**Records shown**

--- START ---

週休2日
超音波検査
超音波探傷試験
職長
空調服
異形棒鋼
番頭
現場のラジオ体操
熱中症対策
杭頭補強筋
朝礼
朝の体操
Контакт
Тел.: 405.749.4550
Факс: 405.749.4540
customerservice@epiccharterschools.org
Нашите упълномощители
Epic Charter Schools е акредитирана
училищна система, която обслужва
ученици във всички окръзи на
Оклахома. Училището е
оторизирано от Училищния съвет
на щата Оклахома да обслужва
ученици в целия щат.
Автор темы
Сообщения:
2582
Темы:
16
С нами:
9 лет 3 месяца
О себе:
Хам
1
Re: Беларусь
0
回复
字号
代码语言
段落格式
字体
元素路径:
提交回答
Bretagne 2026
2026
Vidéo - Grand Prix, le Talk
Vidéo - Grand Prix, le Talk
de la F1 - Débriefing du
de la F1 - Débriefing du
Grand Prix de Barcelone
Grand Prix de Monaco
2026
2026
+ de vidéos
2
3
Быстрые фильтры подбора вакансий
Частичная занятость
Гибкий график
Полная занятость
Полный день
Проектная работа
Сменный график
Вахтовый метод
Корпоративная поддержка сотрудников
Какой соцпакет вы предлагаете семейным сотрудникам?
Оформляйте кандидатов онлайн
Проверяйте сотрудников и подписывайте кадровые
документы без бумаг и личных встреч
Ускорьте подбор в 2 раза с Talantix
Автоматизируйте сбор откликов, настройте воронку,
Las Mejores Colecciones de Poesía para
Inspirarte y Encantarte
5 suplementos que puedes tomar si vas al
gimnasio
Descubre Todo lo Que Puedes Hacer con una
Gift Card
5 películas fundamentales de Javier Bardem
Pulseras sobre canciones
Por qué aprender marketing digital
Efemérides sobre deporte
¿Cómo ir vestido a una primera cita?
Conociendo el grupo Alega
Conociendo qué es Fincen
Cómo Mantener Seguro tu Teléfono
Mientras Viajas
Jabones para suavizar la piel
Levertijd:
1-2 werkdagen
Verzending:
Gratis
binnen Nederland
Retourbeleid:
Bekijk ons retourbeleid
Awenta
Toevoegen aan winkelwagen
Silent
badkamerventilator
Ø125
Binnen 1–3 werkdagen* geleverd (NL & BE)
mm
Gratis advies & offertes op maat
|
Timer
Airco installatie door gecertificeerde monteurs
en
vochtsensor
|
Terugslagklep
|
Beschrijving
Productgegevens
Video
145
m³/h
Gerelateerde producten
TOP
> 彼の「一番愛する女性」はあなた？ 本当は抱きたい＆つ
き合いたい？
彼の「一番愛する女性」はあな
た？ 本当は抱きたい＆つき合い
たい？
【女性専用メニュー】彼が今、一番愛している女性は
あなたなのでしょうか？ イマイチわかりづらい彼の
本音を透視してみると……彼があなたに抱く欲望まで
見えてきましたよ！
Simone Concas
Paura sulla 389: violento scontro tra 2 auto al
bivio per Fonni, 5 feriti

--- END ---
--- START ---

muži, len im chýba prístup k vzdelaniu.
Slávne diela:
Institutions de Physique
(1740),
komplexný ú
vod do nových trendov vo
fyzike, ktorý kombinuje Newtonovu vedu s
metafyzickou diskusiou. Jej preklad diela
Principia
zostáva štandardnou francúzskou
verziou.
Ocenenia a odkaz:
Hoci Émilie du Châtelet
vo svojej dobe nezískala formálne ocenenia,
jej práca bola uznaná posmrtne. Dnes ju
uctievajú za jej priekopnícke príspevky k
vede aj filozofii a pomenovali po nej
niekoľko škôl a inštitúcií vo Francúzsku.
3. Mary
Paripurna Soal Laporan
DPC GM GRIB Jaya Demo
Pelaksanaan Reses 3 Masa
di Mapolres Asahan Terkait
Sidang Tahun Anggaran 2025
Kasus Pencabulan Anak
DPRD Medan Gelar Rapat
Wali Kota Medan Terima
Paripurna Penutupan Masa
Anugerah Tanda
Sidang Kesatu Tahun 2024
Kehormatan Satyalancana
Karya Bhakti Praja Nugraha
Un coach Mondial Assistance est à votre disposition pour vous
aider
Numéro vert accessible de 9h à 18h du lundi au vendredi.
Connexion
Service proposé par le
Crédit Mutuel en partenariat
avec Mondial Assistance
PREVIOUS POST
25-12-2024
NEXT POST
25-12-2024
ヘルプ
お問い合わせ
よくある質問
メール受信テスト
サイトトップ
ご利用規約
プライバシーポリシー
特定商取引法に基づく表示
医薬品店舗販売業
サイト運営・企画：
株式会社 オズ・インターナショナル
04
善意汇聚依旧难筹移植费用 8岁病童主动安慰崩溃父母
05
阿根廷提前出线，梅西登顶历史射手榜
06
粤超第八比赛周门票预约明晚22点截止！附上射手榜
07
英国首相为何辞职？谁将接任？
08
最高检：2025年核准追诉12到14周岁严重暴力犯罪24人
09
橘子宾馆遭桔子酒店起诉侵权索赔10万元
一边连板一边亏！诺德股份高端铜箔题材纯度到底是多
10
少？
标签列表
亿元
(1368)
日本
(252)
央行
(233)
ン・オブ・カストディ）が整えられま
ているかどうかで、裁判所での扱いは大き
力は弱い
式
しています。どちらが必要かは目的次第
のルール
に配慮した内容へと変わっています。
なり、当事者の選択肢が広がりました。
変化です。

--- END ---
--- START ---

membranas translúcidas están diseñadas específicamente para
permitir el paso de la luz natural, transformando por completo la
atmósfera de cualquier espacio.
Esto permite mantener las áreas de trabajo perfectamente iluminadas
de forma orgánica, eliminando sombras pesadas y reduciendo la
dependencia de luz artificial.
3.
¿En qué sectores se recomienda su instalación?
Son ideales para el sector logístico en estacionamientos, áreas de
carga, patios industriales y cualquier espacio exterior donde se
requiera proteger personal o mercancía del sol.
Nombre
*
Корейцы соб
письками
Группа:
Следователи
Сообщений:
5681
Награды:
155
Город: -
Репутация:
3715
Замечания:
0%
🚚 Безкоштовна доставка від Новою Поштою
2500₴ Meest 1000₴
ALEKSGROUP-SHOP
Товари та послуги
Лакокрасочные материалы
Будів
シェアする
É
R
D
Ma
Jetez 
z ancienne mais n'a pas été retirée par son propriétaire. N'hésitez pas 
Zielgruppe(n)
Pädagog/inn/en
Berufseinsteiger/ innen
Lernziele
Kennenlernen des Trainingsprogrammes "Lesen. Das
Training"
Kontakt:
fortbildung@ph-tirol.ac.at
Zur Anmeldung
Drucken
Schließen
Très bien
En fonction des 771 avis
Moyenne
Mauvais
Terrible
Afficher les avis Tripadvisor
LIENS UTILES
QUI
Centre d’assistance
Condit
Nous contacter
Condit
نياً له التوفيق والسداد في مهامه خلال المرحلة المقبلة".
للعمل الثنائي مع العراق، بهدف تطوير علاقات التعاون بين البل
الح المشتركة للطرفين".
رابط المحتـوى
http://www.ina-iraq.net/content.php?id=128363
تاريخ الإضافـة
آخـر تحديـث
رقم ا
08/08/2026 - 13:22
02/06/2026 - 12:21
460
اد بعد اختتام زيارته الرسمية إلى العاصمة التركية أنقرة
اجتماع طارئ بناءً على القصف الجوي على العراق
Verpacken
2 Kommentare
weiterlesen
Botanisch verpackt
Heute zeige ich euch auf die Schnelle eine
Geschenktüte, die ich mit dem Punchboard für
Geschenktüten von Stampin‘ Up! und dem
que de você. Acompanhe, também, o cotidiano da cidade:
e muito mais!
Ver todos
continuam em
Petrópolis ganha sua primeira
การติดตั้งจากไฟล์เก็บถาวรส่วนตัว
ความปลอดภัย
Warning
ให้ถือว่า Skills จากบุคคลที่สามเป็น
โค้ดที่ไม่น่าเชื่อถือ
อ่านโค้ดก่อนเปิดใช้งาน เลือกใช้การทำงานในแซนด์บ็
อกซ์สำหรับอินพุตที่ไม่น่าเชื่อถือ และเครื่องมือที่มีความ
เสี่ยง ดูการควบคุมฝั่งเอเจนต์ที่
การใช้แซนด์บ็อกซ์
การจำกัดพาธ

--- END ---

**Task statement**
Working from the material above, retype exactly the lines from the one with "Airco installatie door" through the one with "Simone Concas", both included, and only those lines.

**Result of this task**
Airco installatie door gecertificeerde monteurs
en
vochtsensor
|
Terugslagklep
|
Beschrijving
Productgegevens
Video
145
m³/h
Gerelateerde producten
TOP
> 彼の「一番愛する女性」はあなた？ 本当は抱きたい＆つ
き合いたい？
彼の「一番愛する女性」はあな
た？ 本当は抱きたい＆つき合い
たい？
【女性専用メニュー】彼が今、一番愛している女性は
あなたなのでしょうか？ イマイチわかりづらい彼の
本音を透視してみると……彼があなたに抱く欲望まで
見えてきましたよ！
Simone Concas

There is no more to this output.